Using "Analyse SQL Script" to Discover Associations

When a database schema has no foreign key constraints defined, Jailer cannot automatically detect the associations between tables during model building. The Analyse SQL Script tool helps fill that gap: it reads an existing SQL script and proposes associations derived from column-equality conditions found in JOIN and WHERE clauses.

What is the "Analyse SQL Script" feature and when should I use it?             
A Many legacy databases or databases managed by third-party applications do not declare foreign key constraints at the database level, even though the application clearly joins certain tables together. Without foreign keys, Jailer's Analyse Database step cannot detect these relationships, and the data model will be missing all such associations.

Analyse SQL Script (found in the Data Model menu of the Extraction Model Editor) solves this by analysing an existing SQL file — such as application query logs, ORM-generated SQL, migration scripts, or hand-written reports — and proposing associations for every column-equality condition it finds between two different tables.

Use this feature whenever the data model is incomplete due to absent foreign key definitions.
 
 
What SQL scripts are suitable as input?
A The analyser looks for SELECT statements that join two or more tables. Any condition of the form TableA.col = TableB.col — whether in an ON clause or a WHERE clause — is a candidate for a new association. Transitive equalities (A=B and B=C) are also resolved.

Good sources for input scripts:
  • Slow-query or general query logs captured from the database server
  • SQL files generated by ORM frameworks (Hibernate, MyBatis, etc.)
  • Manually written report or migration SQL scripts
  • Stored procedure bodies exported as plain SQL
DML and DDL statements (INSERT, UPDATE, CREATE TABLE, …) are harmlessly ignored — only SELECT statements are analysed. SQL comments starting with -- are stripped automatically.
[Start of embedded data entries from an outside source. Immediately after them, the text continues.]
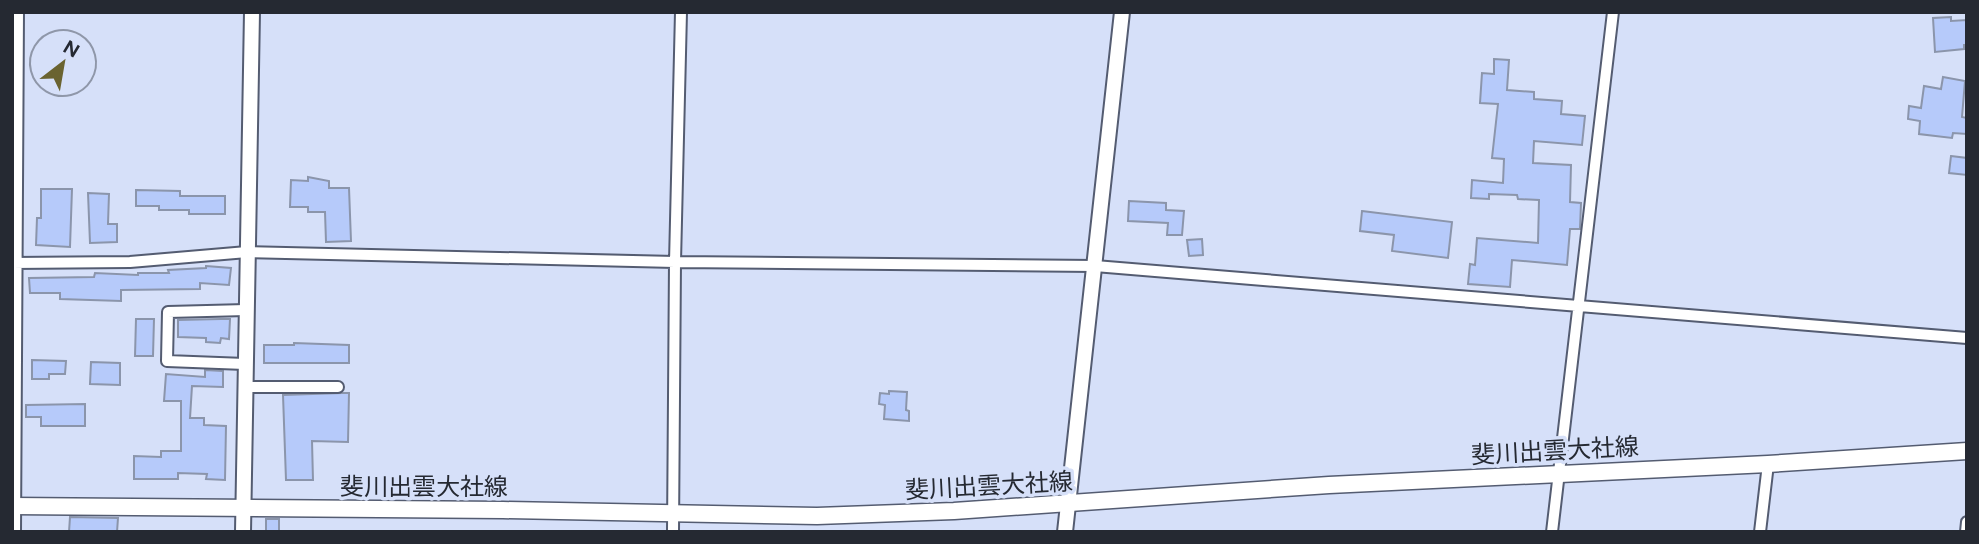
<svg xmlns="http://www.w3.org/2000/svg" width="1979" height="544" viewBox="0 0 1979 544" font-family="Figtree,'Noto Sans JP',sans-serif">
<style>
.building{fill:#b6cafa;stroke:#8b95ab;stroke-width:2}
.lines{fill:none;stroke-linecap:round;stroke-linejoin:round}
.minor-casing{stroke:#545c71;stroke-width:14}
.tertiary-casing{stroke:#545c71;stroke-width:18}
.secondary-casing{stroke:#545c71;stroke-width:19}
.minor{stroke:#fff;stroke-width:10}
.tertiary{stroke:#fff;stroke-width:14}
.secondary{stroke:#fff;stroke-width:16}
.labels{text-anchor:middle;stroke-width:7;stroke-linejoin:round;paint-order:stroke}
.street-label{font-size:24px;fill:#252932;stroke:#d6e0f9}
</style>
<rect width="100%" height="100%" fill="#d6e0f9"/>
<path class="building" d="M 1951,17 L 1951,21 L 1967,20 L 1967,45 L 1964,45 L 1964,49 L 1935,52 L 1933,18 Z
M 1494,59 L 1509,60 L 1507,90 L 1534,92 L 1534,99 L 1562,101 L 1561,114 L 1585,116 L 1582,145 L 1534,141 L 1533,163 L 1571,165 L 1570,202 L 1581,203 L 1580,229 L 1570,229 L 1567,265 L 1512,260 L 1510,287 L 1468,284 L 1470,264 L 1475,265 L 1477,238 L 1538,243 L 1539,200 L 1518,199 L 1517,195 L 1489,194 L 1489,199 L 1471,198 L 1472,180 L 1503,183 L 1504,159 L 1492,158 L 1498,104 L 1480,103 L 1482,73 L 1494,74 Z
M 1943,77 L 1965,81 L 1962,117 L 1967,118 L 1967,134 L 1953,133 L 1952,138 L 1919,134 L 1920,121 L 1908,119 L 1909,106 L 1921,108 L 1924,86 L 1941,89 Z
M 1951,156 L 1967,158 L 1967,175 L 1949,173 Z
M 308,177 L 329,181 L 329,188 L 349,188 L 351,241 L 326,242 L 325,212 L 308,212 L 308,207 L 290,207 L 291,180 L 308,181 Z
M 41,189 L 72,189 L 70,247 L 36,245 L 37,218 L 41,218 Z
M 136,190 L 180,191 L 180,196 L 225,196 L 225,214 L 189,214 L 189,210 L 159,210 L 159,206 L 136,206 Z
M 88,193 L 109,194 L 108,224 L 117,224 L 117,242 L 90,243 Z
M 1129,201 L 1166,203 L 1166,210 L 1184,211 L 1182,235 L 1167,235 L 1168,223 L 1128,221 Z
M 1362,211 L 1452,222 L 1448,258 L 1392,251 L 1394,235 L 1360,231 Z
M 1202,239 L 1203,255 L 1189,256 L 1187,240 Z
M 206,266 L 231,268 L 229,285 L 200,283 L 200,289 L 121,290 L 121,301 L 60,299 L 60,293 L 30,293 L 29,278 L 94,277 L 95,273 L 138,275 L 138,273 L 169,273 L 168,270 L 206,268 Z
M 136,319 L 154,319 L 153,356 L 135,356 Z
M 221,319 L 230,319 L 229,339 L 221,338 L 220,343 L 206,342 L 206,338 L 178,337 L 178,320 Z
M 294,343 L 349,345 L 349,363 L 264,363 L 264,345 L 294,345 Z
M 32,360 L 66,361 L 65,374 L 49,374 L 49,379 L 32,379 Z
M 91,362 L 120,363 L 120,385 L 90,384 Z
M 205,370 L 223,371 L 223,387 L 192,386 L 190,418 L 204,418 L 204,425 L 226,426 L 225,480 L 206,479 L 207,474 L 178,473 L 178,479 L 134,479 L 134,456 L 161,457 L 161,451 L 181,451 L 181,401 L 164,401 L 166,374 L 205,377 Z
M 889,391 L 907,392 L 906,410 L 909,411 L 909,421 L 884,419 L 885,405 L 879,404 L 880,393 L 889,394 Z
M 342,393 L 349,393 L 348,442 L 312,441 L 313,480 L 286,480 L 283,395 Z
M 85,404 L 85,426 L 41,426 L 41,417 L 26,417 L 26,405 Z
M 70,517 L 118,518 L 117,532 L 69,532 Z
M 266,519 L 279,519 L 279,532 L 266,532 Z"/>
<g class="lines">
<g class="minor-casing">
<path id="minor" d="M 12,263 L 130,262 L 247,252 L 675,262 L 1095,266 L 1967,338
M 245,364 L 167,361 L 168,312 L 246,310
M 245,387 L 338,387
M 15,532 L 18,12
M 673,532 L 675,262 L 681,12
M 1552,532 L 1613,12
M 1760,532 L 1768,464
M 1966,532 L 1967,522"/>
</g>
<g class="tertiary-casing">
<path id="tertiary" d="M 243,532 L 252,12
M 1065,532 L 1122,12"/>
</g>
<g class="secondary-casing">
<path id="secondary" d="M 12,506 L 503,510 L 817,516 L 954,511 L 1329,485 L 1768,464 L 1967,451"/>
</g>
<use href="#minor" class="minor"/>
<use href="#tertiary" class="tertiary"/>
<use href="#secondary" class="secondary"/>
</g>
<g class="labels">
<g class="street-label">
<text transform="translate(1555 451) rotate(-3)" y="8">斐川出雲大社線</text>
<text transform="translate(989 486) rotate(-3)" y="8">斐川出雲大社線</text>
<text x="424" y="495">斐川出雲大社線</text>
</g>
</g>
<rect width="1979" height="544" fill="none" stroke="#252932" stroke-width="28"/>
<g transform="translate(63 63) rotate(31)"><circle r="33" fill="#d6e0f9" stroke="#8f97a9" stroke-width="2"/>
<path d="M0-5L12 26L0 18L-12 26Z" fill="#6a6330"/>
<text y="-10" font-size="19" font-weight="bold" text-anchor="middle" fill="#252932">N</text>
</g>
</svg>
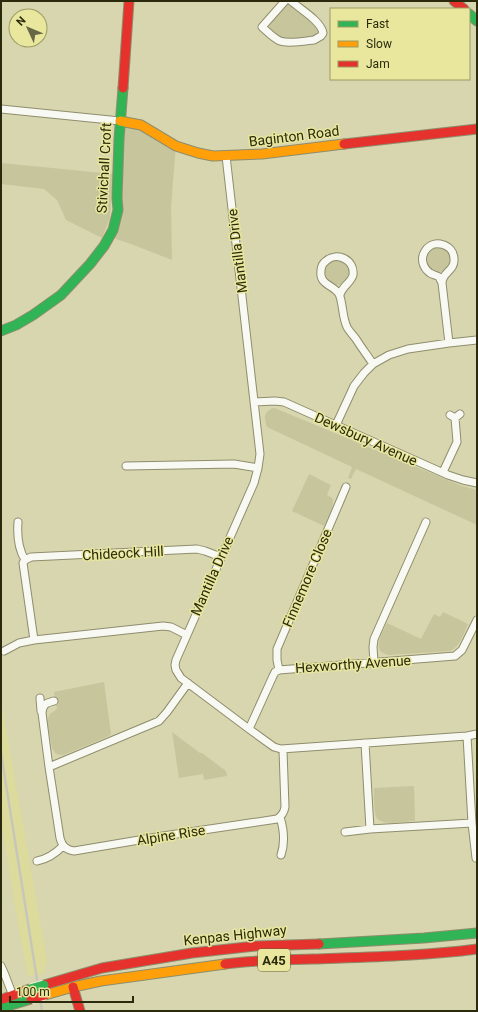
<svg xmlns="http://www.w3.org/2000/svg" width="478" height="1012" font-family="Roboto,sans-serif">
	<rect width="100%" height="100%" fill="#d7d6ae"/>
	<path fill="#dcdb9c" d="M 1,701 L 47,961 L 43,974 L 28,976 L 20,936 L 1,820 Z"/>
	<path fill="#c6c59c" d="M 288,3 C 294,8 313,21 317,27 C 325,42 290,39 282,39 C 276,37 271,32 269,26 Z
		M 120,121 L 176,146 L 173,181 L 171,208 L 172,260 L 131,244 L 110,237 L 113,230 Z
		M 1,163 L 113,174 L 110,218 L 102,238 L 66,220 L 57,200 L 44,189 L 1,184 Z
		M425 259a13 13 0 1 1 26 0a13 13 0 1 1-26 0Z
		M324 272a13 13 0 1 1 26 0a13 13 0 1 1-26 0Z
		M 273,408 L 277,409 L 462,486 L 477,490 L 477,525 L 356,469 L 351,479 L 348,478 L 352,467 L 267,427 C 264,417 263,413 273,408 Z
		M 309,474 L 331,485 L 327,495 C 328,496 331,497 332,498 C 336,504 327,520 324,526 L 292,511 Z
		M 443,612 L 468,624 C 464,633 460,647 450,651 L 389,655 C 370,652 382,634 387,623 L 421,639 L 434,614 L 440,617 Z
		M 104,682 L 111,734 L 109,736 L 63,755 L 56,754 L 52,748 L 47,720 L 50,714 L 57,709 L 54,692 Z
		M 172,732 L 200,753 L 202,753 L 226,771 L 227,776 L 204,780 L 203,774 L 179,778 Z
		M 414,786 L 415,821 C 406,821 381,827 376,817 C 374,811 374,795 374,788 Z"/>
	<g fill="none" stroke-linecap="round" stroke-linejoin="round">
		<g stroke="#8e8d6d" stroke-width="9">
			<path id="street" d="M 285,1 L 262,27 C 268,32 273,38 280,41 C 288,44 305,41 314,40 L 321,36 L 323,33 C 321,21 300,9 291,1
				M 1,109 L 120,121
				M 226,156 L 260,454 L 258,468 L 254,483 L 176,660 L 175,665 L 176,670 L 181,678 L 249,729 L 274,747 L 281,749 L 467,736 L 477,734
				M 442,283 C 442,272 455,271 454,259 C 454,244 433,238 425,251 C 420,259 423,268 430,273 C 433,275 436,275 439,277 C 440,279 441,281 442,283 L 449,343
				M 340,295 C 342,286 351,283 353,275 C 355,260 337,251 326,261 C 323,263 321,267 321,271 C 319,285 334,285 339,294 C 343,302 342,317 347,327 C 349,331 353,335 356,339 C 361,347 367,355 373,364
				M 254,402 L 275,401 L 284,402 L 448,475 L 463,480 L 477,483
				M 450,415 L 455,418 L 460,414
				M 336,425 L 354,386 L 364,373 L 373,364 L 389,355 L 408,349 L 449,343 L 477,340
				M 126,466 L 234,464 L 258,468
				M 443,472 L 457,442 L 455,418
				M 18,522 C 17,535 19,550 25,560
				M 187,635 L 171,627 L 163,626 L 34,640 L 23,563 L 25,560 L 31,557 L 197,549 L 205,551 L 221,557
				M 4,651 L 19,643 L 34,640
				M 374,662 L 373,647 L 374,639 L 426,522
				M 279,670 L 277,660 L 277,649 L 346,487
				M 188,683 L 167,712 L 159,721 L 49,767 L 60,838 C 62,846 66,850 74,851 L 163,836 L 277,819 C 282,816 284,813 285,807 L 283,750
				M 40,698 L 41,711
				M 249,729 L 273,676 L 275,672 L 279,670 L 455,656 L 462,650 L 477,620
				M 467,736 L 472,823 L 476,858
				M 365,743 L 370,829
				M 49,767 L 42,713 C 43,704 46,703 54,701
				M 280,817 C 284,830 285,843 281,855
				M 345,832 L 370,829 L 472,823
				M 37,861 C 48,859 55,854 63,846
				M 1,966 L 5,975 L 13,996"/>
		</g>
		<g stroke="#8e8d6d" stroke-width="11">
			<path id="fast" d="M 469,14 L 477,21
				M 1,331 L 16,325 L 33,315 L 61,295 L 90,264 L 104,246 L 113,230 L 118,210 L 117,198 L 119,139 L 123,88
				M 319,944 L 424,938 L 477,933
				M 1,1008 L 31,999"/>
		</g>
		<g stroke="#8e8d6d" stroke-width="11">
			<path id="slow" d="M 120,121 L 141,125 L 176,146 L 198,153 L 213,156 L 262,154 L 344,144
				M 45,995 L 73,987 L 101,981 L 225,964"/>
		</g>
		<g stroke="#8e8d6d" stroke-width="11">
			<path id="jam" d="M 454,1 L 464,9
				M 123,88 L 129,1
				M 344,144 L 477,129
				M 225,964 C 254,960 284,960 313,959 C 368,957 423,956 477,949
				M 44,985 L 102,968 L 192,953 L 256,946 L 319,944
				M 73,987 L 80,1011
				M 3,999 L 30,989"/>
		</g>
		<use href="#street" stroke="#f9f9f3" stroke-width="7"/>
		<use href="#fast" stroke="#30b455" stroke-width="9"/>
		<use href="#slow" stroke="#ff9f0a" stroke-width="9"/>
		<use href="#jam" stroke="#e5322d" stroke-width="9"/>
		<path stroke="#c6c6ba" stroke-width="2.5" d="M 1,753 L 42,1011"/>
		<g stroke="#ededdb" stroke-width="11" stroke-linecap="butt">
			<path id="fast-bridge" d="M 30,989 L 44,985"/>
		</g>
		<g stroke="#ededdb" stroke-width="11" stroke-linecap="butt">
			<path id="jam-bridge" d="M 31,999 L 45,995"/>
		</g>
		<use href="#fast-bridge" stroke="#30b455" stroke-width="9"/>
		<use href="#jam-bridge" stroke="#e5322d" stroke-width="9"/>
	</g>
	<g text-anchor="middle" stroke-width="3" stroke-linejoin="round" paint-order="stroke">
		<rect fill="#e8e79d" stroke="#646338" stroke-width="1" x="258" y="949" width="32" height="22" rx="3"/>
		<g font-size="13" font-weight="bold" fill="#2b2a0c">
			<text x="274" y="965">A45</text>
		</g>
		<g font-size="14" fill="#2b2a0c" stroke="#e8e79d">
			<text transform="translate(294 136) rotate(-7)" y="5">Baginton Road</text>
			<text transform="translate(104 168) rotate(-87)" y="5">Stivichall Croft</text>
			<text transform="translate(237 251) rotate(-97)" y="5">Mantilla Drive</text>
			<text transform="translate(366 439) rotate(24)" y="5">Dewsbury Avenue</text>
			<text transform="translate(123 553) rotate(-3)" y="5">Chideock Hill</text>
			<text transform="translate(212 576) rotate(-66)" y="5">Mantilla Drive</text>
			<text transform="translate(307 578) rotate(-67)" y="5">Finnemore Close</text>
			<text transform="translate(353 664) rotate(-4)" y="5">Hexworthy Avenue</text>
			<text transform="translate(171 835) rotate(-9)" y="5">Alpine Rise</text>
			<text transform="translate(235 935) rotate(-6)" y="5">Kenpas Highway</text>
		</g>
	</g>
	<rect width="478" height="1012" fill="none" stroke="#2b2a0c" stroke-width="4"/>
	<rect x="330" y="8" width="140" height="72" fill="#e8e79d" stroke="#9c9b63"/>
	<rect x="338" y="21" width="20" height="6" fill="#30b455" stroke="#9c9b63"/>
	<text x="366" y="28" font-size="12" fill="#2b2a0c">Fast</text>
	<rect x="338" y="41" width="20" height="6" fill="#ff9f0a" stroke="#9c9b63"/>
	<text x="366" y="48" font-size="12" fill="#2b2a0c">Slow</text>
	<rect x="338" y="61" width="20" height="6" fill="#e5322d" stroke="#9c9b63"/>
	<text x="366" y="68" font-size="12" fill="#2b2a0c">Jam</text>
	<g transform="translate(28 28) rotate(314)"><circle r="19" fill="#e8e79d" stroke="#9c9b63"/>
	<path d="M0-3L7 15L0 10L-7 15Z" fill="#676645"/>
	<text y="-6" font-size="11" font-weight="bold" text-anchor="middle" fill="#2b2a0c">N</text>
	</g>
	<path d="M10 996v6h123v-6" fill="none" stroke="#2b2a0c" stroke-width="2"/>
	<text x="16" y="996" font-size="12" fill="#2b2a0c" stroke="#e8e79d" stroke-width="3" paint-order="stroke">100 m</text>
</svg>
Statements must be delimited either by empty lines (the default) or by semicolons (;). A single file can contain thousands of statements; the tool processes them all in one pass.
 
 
How do I open the tool?
A Open the Extraction Model Editor, then choose

Data Model → Analyse SQL Script

The Analyse SQL dialog opens. It has three tabs: Proposals, Known, and Problems.
 
 
How do I load and analyse a SQL script?
A
  1. Click "Load and Analyze SQL Script" in the dialog.
  2. Select the .sql file (or any plain-text file containing SQL) in the file chooser.
  3. Choose the statement delimiter:
    • ☑ Empty line separates statements (default) — a blank line marks the boundary between statements.
    • Unchecked — each statement must end with a semicolon (;).
  4. The engine reads the file statement by statement. A progress bar shows the overall progress. Results appear in the tabs as they are found — you do not have to wait for the full file to be processed.
 
 
How do I interpret the three result tabs?
A
Proposals New associations that the analyser found and that are not yet part of the data model. Each row shows the two table names and the auto-generated join condition (e.g. A.customer_id=B.id). Use the checkbox in each row to decide which proposals to accept.
Known Associations that were detected in the script but already exist in the data model. This tab is informational only and requires no action.
Problems SQL statements that the parser could not process, listed with their line number and the error message. Up to 1 000 errors are shown. Any proposals found before an error are still valid — errors only mean that those particular statements were skipped.

 
 
Can I refine a proposed join condition before accepting it?
A Yes. Click any row in the Proposals tab to select it. A Condition Editor panel appears below the table showing the current join condition as editable SQL.

Edit the condition as needed — for example to add a type cast, narrow the join with an extra predicate, or correct a false positive — then click Apply to save the change. The updated condition is shown immediately in the table row.
 
 
How do I accept proposals and add them to the data model?
A
  1. Check the proposals you want to keep. Use "Select all" or "Deselect all" for bulk selection.
  2. Click "Accept selected proposals".
  3. A confirmation message reports how many associations were added and how many were already known.
  4. The dialog closes and the Data Model Editor is refreshed. The new associations are immediately available and visible in the graphical view.
Each accepted association receives an auto-generated name of the form P_TableA_TableB (with a numeric suffix if necessary to avoid duplicates). You can rename it later in the Data Model Editor.
 
 
What should I do when there are many parsing errors?
A Parsing errors are normal with large or heterogeneous SQL files. The most common causes are:
  • Vendor-specific SQL extensions or hints (e.g. Oracle /* + HINT */, SQL Server WITH (NOLOCK))
  • Very complex or deeply nested subqueries that exceed the 4-second parse timeout
  • Missing semicolons when the semicolon-delimiter mode is selected
  • Non-SQL content mixed into the file
Strategies to reduce errors:
  • Pre-process the file to extract only standard SELECT statements and strip vendor-specific syntax.
  • Switch to empty-line delimiter mode if statements lack semicolons.
  • Split a large file into smaller chunks and analyse each chunk separately.
Even with many errors, proposals found in the successfully-parsed statements are fully valid and can be accepted normally.